* [EXCERPTED RECORDS]
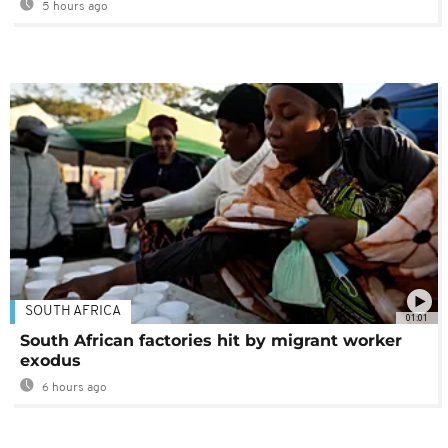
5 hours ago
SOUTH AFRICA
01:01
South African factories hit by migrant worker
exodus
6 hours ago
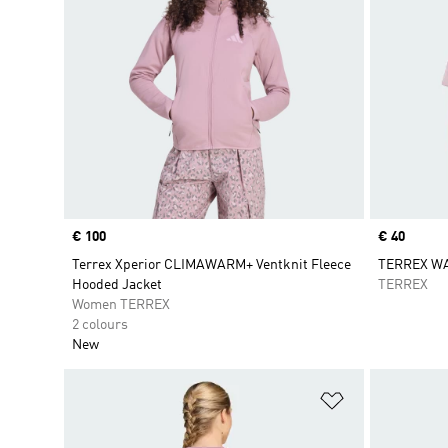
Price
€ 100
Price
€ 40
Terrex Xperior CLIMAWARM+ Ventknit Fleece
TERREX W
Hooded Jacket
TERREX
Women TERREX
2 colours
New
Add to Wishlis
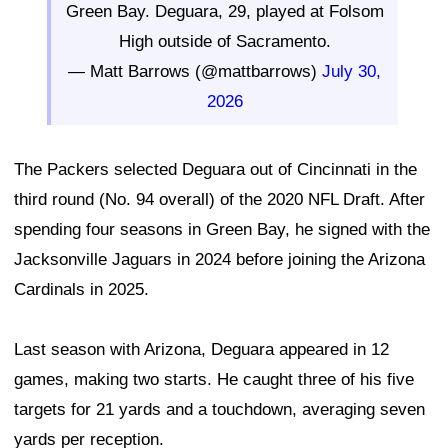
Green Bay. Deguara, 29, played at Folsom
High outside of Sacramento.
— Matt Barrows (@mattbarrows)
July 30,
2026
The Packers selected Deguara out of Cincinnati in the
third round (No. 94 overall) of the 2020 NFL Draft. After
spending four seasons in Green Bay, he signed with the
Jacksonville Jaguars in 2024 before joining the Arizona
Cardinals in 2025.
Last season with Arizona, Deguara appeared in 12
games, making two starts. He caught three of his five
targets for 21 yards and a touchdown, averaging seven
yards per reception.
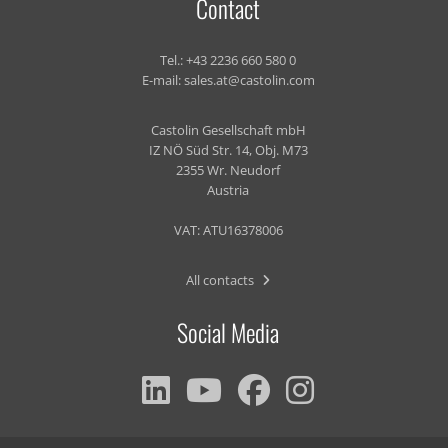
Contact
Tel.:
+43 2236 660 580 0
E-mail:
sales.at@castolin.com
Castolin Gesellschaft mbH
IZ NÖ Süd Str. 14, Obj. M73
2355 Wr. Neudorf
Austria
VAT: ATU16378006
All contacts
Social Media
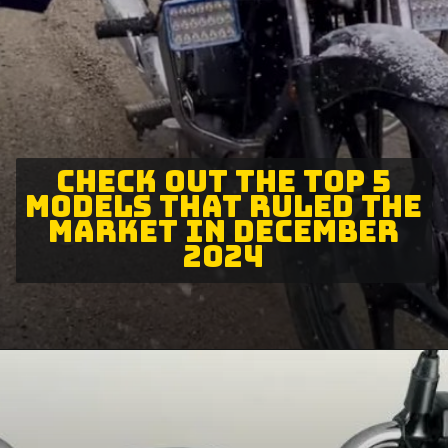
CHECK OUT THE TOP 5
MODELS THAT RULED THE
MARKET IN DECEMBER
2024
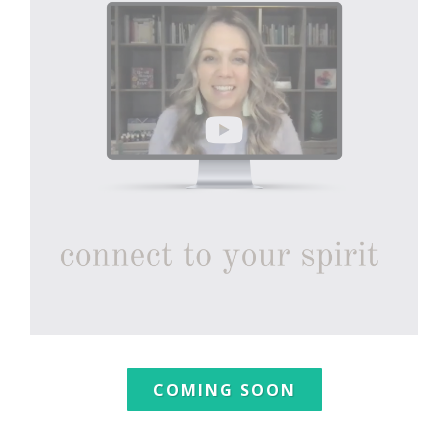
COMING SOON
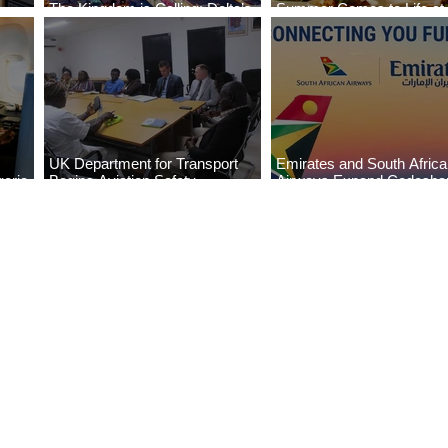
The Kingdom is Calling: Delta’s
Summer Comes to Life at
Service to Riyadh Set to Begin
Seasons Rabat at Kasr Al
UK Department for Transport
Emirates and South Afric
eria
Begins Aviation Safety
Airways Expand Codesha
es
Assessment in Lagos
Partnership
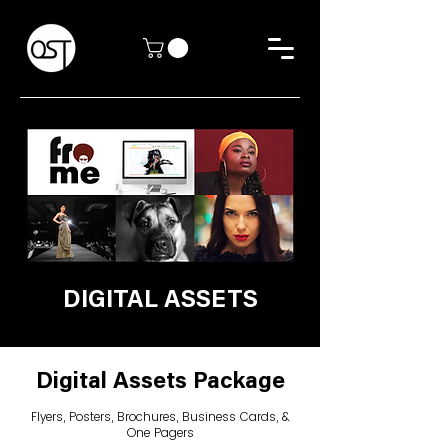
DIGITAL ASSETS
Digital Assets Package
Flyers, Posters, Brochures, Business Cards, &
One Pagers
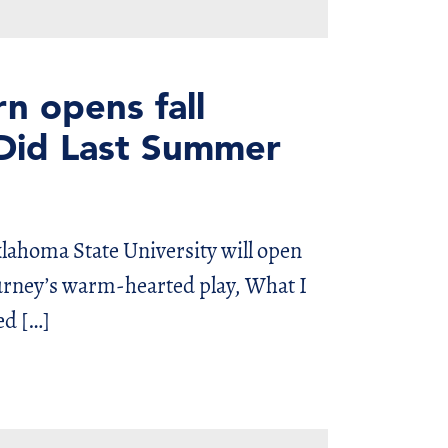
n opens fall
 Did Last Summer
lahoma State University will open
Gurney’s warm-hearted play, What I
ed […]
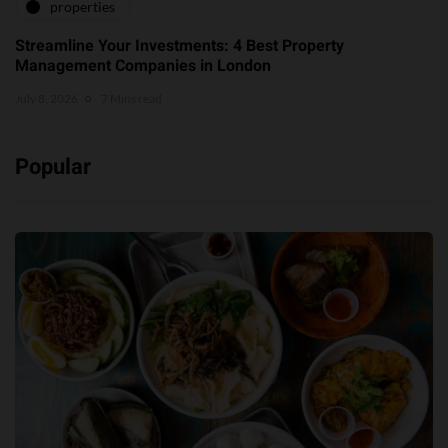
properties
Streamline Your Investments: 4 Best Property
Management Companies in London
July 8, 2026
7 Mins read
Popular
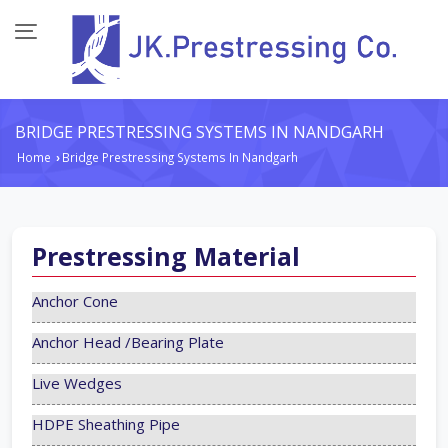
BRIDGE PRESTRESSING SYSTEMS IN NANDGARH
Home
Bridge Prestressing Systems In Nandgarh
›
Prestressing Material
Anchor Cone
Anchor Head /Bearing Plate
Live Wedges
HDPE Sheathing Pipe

---

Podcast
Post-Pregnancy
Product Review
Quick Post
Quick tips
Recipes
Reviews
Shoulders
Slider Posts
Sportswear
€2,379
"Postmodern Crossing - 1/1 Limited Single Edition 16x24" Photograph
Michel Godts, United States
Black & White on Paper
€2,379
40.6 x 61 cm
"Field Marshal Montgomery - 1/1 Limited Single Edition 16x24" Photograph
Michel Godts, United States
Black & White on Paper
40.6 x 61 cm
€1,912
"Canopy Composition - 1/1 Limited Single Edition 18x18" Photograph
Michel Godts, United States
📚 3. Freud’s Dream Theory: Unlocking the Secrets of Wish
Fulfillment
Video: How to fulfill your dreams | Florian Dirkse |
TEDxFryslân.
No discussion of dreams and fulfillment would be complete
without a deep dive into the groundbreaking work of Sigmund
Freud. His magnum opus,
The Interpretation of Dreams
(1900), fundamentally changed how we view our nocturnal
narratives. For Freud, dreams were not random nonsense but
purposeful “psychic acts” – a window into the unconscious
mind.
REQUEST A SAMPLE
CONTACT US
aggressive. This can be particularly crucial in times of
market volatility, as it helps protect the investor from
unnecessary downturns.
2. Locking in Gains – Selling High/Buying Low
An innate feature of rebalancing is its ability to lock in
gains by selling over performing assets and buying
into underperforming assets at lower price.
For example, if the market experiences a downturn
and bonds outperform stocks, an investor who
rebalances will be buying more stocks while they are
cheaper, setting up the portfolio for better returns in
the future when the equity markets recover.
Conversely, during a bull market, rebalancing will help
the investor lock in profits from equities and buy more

* [REQUIRED WORK] What lines of the material above hold the string "stocks"? Please copy them.

* [FINISHED EXERCISE]
and bonds outperform stocks, an investor who
rebalances will be buying more stocks while they are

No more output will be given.